Solubility and Thermodynamic Properties of Sulfamethazine–Saccharin Cocrystal in Pure and Binary (Acetonitrile + 2-Propanol) Solvents

Abstract

In this work, a new crystallization method was used to prepare two polymorphs of sulfamethazine–saccharin (SMT–SAC) cocrystal in bulk. The purity and crystal form of both polymorphs were confirmed by optical microscopy, scanning electron microscopy, powder X-ray diffraction, differential scanning calorimetry, and thermogravimetric analysis. Moreover, the solubility of the stable form (form II) was determined by gravimetric analysis in nine pure solvents and one binary (acetonitrile + 2-propanol) solvent at temperatures ranging from 278.15 to 348.15 K at atmospheric pressure. Experimental data were correlated using the modified Apelblat model, the λh equation, the nonrandom two-liquid (NRTL) model, the Jouyban–Acree model, and the CNIBS/Redlich–Kister model.
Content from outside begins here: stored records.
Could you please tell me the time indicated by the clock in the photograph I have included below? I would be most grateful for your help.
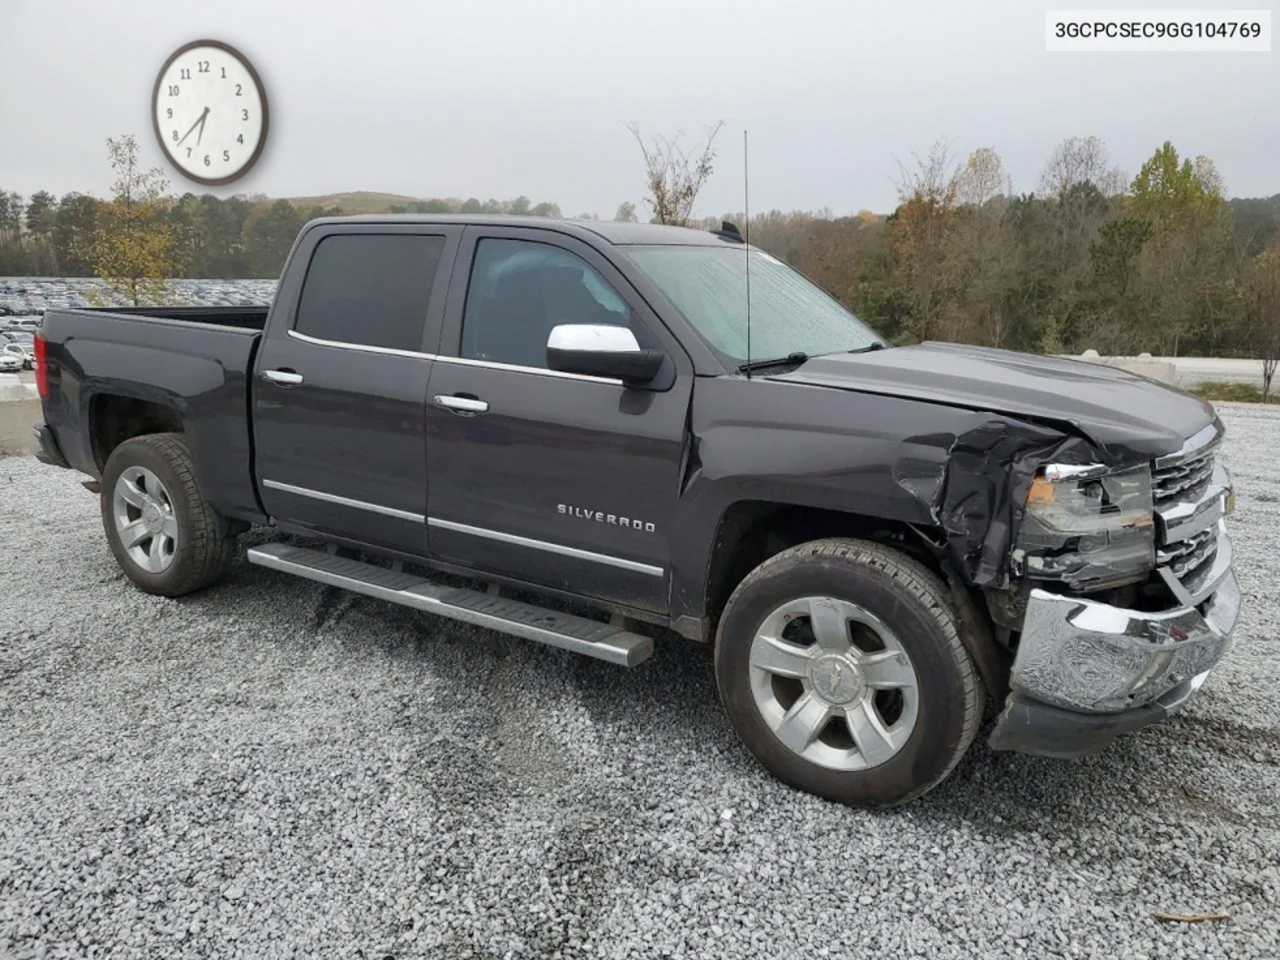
6:38
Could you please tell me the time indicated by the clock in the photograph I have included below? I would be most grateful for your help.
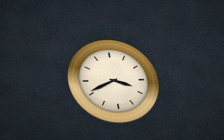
3:41
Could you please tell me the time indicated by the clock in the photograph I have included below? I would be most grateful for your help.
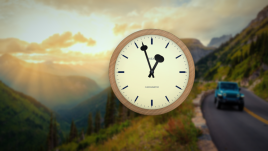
12:57
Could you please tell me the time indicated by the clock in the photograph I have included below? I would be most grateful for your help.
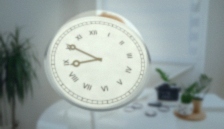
8:51
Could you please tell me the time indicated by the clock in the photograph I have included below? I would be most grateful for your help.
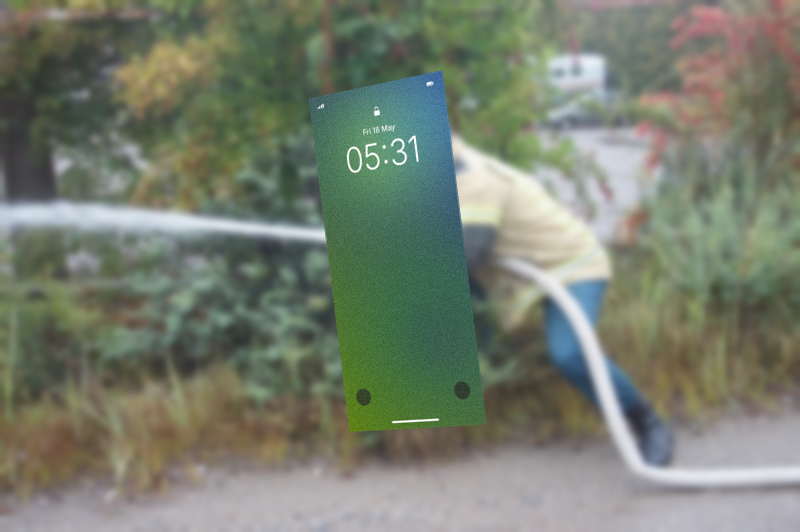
5:31
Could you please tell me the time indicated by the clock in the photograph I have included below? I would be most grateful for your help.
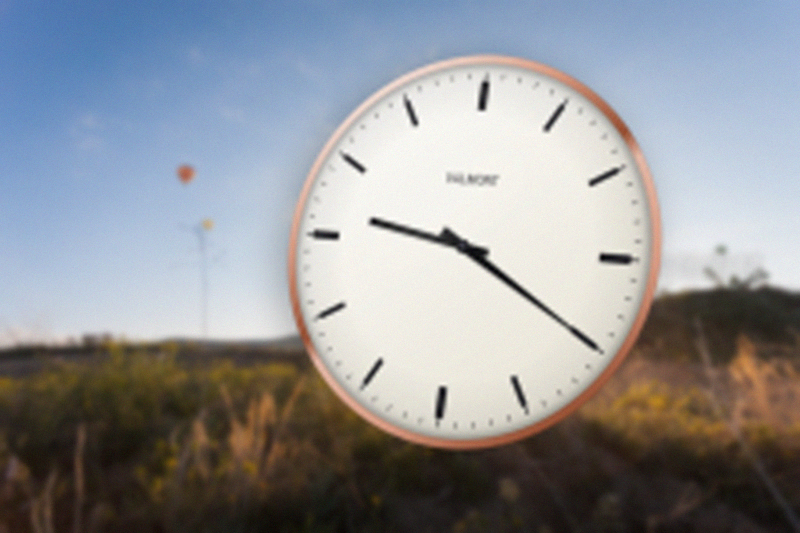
9:20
Finally, the apparent thermodynamic properties, such as $$\Delta_{\text{dis}} G$$, ΔdisH, and ΔdisS, were calculated on the basis of the activity coefficient obtained by the NRTL model. All the models correlate well, and all the experimental and calculated results indicate that the dissolution behavior of SMT–SAC cocrystal form II is a spontaneous, endothermic, and entropy-driven process.